Make sure you re-gift from around your home first before heading out shopping. If you can, hold a secret Santa of home-made gifts. It's fun and the sort of "tradition" that builds memories. This year I hope to make a DIY Christmas tree with materials from the beach or local community recycling centre as much for the creativity as saving money and killing trees.
You can even trim the wrapping paper from your Christmas spend in these zero waste days. It often has a very thin plastic coating, which means it's not recyclable. Newspapers, reused boxes and off cuts of reused fabric tied with ribbons or string are becoming the done thing in certain circles.

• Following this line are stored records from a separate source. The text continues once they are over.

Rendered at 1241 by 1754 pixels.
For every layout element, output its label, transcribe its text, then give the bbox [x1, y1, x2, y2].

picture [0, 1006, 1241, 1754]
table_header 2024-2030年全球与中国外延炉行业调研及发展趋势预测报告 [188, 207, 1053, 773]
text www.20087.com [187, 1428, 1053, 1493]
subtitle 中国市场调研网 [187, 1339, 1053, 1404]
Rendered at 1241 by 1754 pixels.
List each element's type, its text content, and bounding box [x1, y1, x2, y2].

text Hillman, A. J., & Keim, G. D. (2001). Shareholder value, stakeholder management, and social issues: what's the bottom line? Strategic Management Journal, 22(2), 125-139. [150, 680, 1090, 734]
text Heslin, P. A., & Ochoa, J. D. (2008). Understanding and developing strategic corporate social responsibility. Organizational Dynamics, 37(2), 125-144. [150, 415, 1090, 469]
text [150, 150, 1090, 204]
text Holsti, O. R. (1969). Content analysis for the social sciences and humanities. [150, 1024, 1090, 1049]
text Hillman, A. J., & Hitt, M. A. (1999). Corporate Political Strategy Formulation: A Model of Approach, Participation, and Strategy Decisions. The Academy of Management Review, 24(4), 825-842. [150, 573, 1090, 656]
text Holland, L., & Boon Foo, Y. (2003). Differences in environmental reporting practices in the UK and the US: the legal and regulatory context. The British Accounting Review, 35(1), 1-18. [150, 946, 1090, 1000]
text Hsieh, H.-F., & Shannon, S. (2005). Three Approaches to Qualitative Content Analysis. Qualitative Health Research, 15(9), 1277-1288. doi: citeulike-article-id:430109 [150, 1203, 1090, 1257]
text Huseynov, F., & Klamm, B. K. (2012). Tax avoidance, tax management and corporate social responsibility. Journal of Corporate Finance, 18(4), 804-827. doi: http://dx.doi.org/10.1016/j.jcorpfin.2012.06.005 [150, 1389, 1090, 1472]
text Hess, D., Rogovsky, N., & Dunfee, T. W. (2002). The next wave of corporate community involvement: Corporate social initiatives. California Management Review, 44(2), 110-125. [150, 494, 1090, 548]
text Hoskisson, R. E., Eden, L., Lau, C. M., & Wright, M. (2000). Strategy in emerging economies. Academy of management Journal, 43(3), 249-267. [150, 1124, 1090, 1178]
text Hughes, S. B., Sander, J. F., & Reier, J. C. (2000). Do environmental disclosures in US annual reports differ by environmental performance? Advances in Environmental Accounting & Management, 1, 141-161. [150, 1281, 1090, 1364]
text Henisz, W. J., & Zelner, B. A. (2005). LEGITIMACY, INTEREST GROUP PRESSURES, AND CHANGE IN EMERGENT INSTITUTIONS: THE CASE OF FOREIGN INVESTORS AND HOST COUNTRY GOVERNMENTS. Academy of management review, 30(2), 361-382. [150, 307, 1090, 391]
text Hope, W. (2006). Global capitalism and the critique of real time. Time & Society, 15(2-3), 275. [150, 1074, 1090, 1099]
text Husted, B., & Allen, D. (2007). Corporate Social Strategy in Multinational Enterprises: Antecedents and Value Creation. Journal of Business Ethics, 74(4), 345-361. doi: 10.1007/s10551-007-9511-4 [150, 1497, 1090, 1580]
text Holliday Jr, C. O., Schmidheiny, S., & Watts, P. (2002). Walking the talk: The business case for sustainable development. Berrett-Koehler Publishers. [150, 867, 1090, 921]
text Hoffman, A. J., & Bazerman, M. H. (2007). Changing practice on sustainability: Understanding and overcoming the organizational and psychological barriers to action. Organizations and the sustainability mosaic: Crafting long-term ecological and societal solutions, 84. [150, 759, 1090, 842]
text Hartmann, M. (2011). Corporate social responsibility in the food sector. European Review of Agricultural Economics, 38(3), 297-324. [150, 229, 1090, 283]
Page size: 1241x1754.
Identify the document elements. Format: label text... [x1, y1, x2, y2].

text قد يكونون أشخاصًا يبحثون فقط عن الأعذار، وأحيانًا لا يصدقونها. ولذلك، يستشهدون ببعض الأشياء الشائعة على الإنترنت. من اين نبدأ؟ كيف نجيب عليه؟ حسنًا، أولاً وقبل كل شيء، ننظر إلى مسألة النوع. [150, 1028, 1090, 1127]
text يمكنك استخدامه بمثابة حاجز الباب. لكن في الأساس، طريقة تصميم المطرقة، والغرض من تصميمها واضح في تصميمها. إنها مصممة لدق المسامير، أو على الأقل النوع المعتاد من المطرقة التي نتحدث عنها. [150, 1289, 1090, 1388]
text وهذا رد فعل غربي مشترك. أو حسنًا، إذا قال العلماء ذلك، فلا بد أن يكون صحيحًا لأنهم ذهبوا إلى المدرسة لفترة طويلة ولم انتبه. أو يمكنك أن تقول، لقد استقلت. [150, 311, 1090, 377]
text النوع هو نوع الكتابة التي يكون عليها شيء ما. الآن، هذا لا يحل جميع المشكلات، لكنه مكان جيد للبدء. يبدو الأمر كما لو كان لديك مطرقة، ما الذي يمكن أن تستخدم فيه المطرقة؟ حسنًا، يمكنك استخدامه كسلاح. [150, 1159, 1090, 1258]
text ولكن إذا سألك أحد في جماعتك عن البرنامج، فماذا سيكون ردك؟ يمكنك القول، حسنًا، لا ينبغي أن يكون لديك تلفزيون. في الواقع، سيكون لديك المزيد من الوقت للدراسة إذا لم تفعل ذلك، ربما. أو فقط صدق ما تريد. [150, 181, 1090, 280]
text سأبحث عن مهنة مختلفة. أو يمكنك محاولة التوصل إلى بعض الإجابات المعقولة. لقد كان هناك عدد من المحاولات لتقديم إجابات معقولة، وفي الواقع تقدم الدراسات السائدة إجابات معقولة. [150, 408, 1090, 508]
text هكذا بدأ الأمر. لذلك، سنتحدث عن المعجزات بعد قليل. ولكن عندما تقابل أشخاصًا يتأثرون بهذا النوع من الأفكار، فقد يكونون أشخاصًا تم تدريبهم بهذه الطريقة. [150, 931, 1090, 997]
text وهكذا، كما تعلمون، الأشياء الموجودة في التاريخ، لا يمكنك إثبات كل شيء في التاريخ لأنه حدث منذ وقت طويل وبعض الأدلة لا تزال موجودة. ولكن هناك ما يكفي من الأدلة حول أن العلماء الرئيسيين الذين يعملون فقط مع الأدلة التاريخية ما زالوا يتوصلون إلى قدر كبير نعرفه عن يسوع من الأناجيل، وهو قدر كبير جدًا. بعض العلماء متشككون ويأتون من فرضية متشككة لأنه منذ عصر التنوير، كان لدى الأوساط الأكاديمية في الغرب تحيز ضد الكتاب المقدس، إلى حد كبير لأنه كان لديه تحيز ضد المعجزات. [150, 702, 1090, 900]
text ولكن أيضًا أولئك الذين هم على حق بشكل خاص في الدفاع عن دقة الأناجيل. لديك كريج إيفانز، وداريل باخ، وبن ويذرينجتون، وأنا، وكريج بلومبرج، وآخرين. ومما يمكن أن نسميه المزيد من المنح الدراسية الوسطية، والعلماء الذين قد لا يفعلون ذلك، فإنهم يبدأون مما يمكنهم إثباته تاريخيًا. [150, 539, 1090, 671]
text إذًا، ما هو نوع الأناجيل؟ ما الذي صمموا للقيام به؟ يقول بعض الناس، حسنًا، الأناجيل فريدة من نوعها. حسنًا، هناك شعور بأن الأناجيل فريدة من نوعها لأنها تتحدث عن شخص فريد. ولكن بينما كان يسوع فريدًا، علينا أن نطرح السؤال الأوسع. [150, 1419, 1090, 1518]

Mark Patton, financial adviser at Stuart + Carlyon, has done the maths on cutting back Christmas spending by $200/$500 each year and investing that money in KiwiSaver instead. A 30-year-old who invests that $200 a year into KiwiSaver would have roughly $14,000 more at retirement; and for $500 a year, $35,000 more. A 40-year-old would have boosted their KiwiSaver pot by $8300 and $20,700 respectively come retirement.
"In fact, why not give an investment, like a contribution to your family member's KiwiSaver," says Patton. "[It's] a gift that becomes more valuable over time."
If you really do want to trim your Christmas/holiday spending, the top two tools are that budget and spending lists, which detail absolutely everything.
Rosalie Grant, financial mentor at the Nelson Budget Service, says if you want to be more in control next year starting saving $10 or $20 a week from now. That will add up to $500 or $1000, which is a good dollar figure to base next year's budget on.
Grant says don't forget to include in your budget other seasonal spending such as swimming togs for the children and other incidentals such as your annual trip to the berry farm if you have one.